Right now the veal penners are patting themselves on the back for their pragmatism, their steely eyed realism as they enjoy their moment of unity with the “pack.” But they are already being mocked by the media for abandoning their principles, for getting hoodwinked into throwing their weight behind a Republican bill, for being suckered by an oh so clever President who kicked their asses in a masterful game of 11 dimensional chess. They’re ridiculed for participating in their own ritual humiliation — by the very people they thought they were helping. The Speaker of the fucking House does not release something like this unless she’s chortling uncontrollably at them for thinking they would now get to be members of the “club.” As I wrote the last time it happened, “Nancy Pelosi laughs at progressives — and so should you.”
Armando says: “Shorter E.J. Dionne – progressives got rolled.”
The health care debate was essentially a fight between political parties, not political philosophies. And the public understood that (via Scott Payne):
If Bush had tried to pass this bill the entire progressive movement (such as it is) would have squealed like stuck pigs, with the volume and intensity they responded to Bush’s privatization of Social Security. Instead, we’re hearing about the “twilight of the interest groups” and the second coming of Abe Lincoln. It’s no surprise that Pelosi and others are trumpeting the bill’s conservative underpinnings today: now that they no longer need liberal veal pen validators to whip Democrats in order to pass it, they are anxious to insulate themselves from GOP attack by distancing themselves from progressives once again and trumpeting the bill’s Heritage Foundation roots. The question is why anyone was ever hoodwinked into thinking this was a “progressive” victory simply because the Republicans were against it. It was a Democratic party victory.
The White House is betting that those who committed themselves to Obama during the campaign won’t be bothered if he triangulates against his own campaign rhetoric and passes a right-wing health care bill — that their commitment to the ideals of the campaign will be trumped by their commitment to him as a personality. They may well be right. And the interest groups? Well, have a look at ACORN, because that’s where the dumb ones are headed. The smart ones (and they know who they are) got their payoffs.
In the end, “progressives” should be honest and admit that they are clapping for a health care plan that most found to be moral anathema when the GOP proposed it in 1994, and that going forward they will settle for nothing from the Democrats. And like it.
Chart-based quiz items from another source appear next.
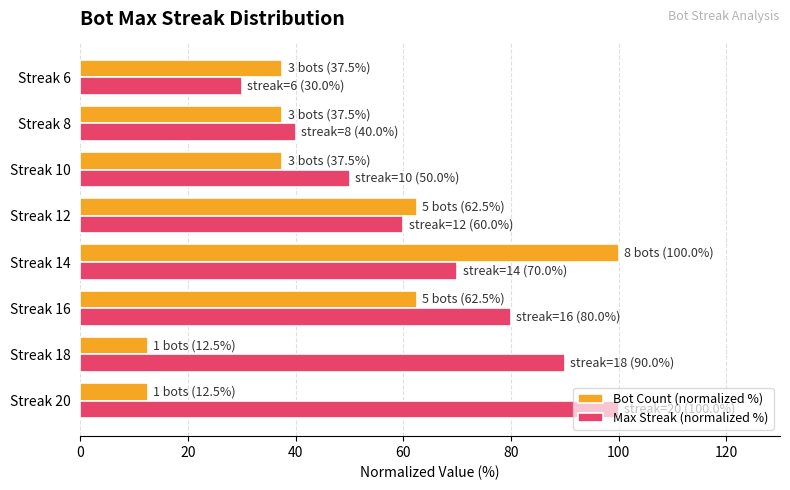

Which series has the widest spread of values?

Bot Count (normalized %)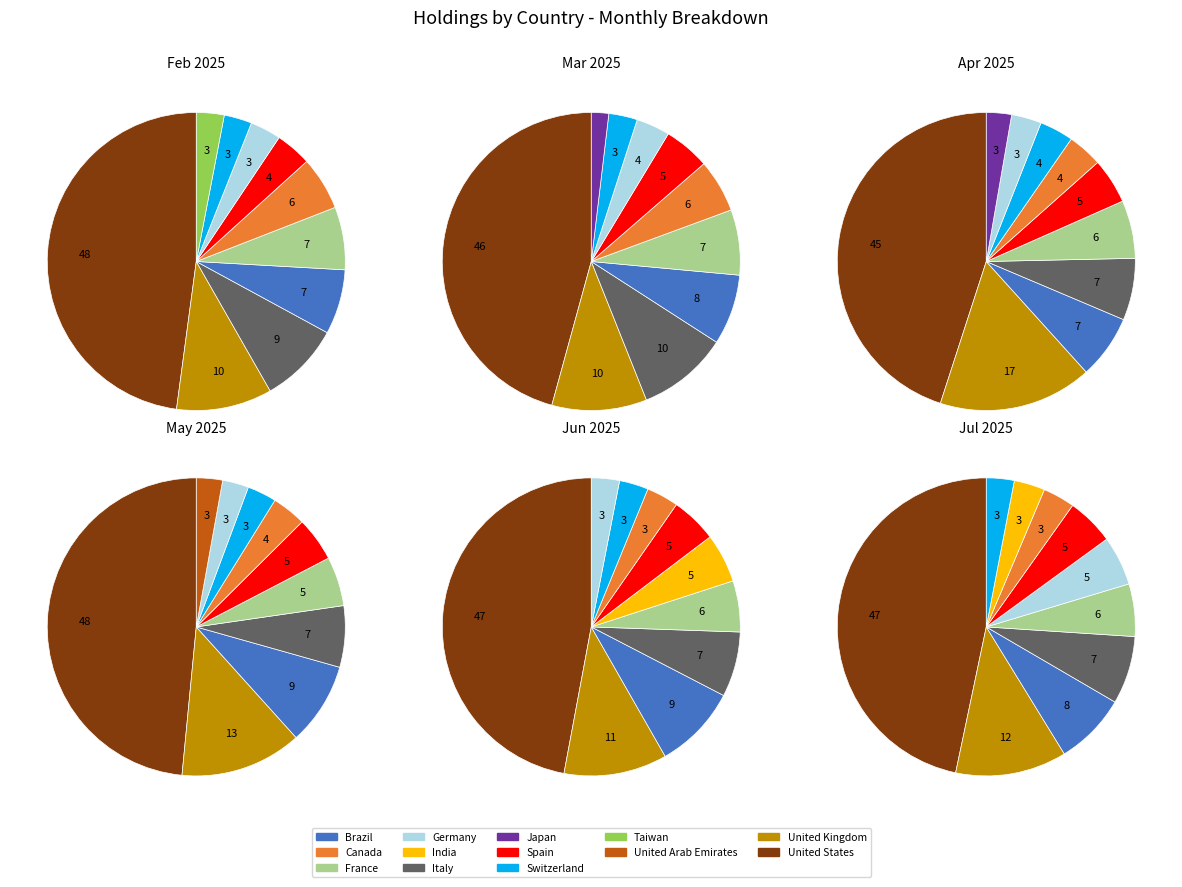

The Canada slice represents 9% of the pie. True or false?

False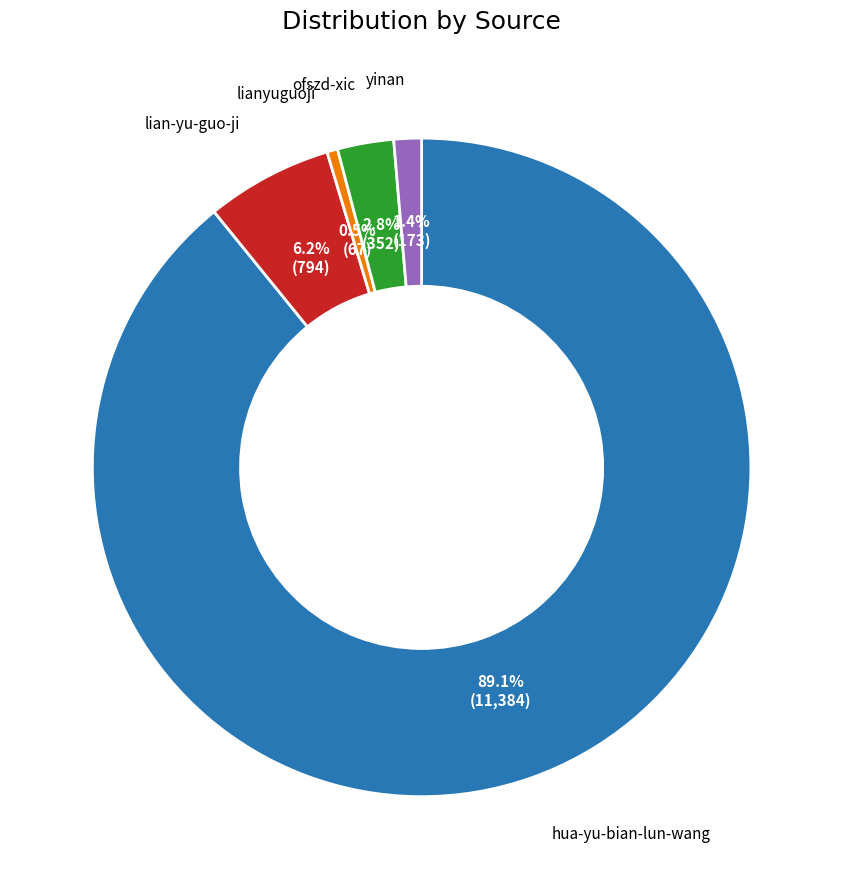

How many slices are in this pie chart?

5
On the Republican side, there is a huge gap between the GOP corporatism of this bill and the libertarian anti-tax critique that the GOP is attempting to harvest with their “stop the mandate” ballot initiative campaign. But since the GOP won’t have to take responsibility for passing this bill, they can exploit it to turn out the vote in November without much fear of anybody noticing. Democrats will protect themselves by blaming the “liberals” for the bill’s shortcomings, and run to the right — as if they weren’t already there.
Before it’s all over, this thing is gonna make NAFTA look like the Emancipation Proclamation. And as for NAFTA itself — well, when Bart Stupak tries to repeal it, progressive leading lights will no doubt oppose him on the grounds that the President thinks he’s “icky.”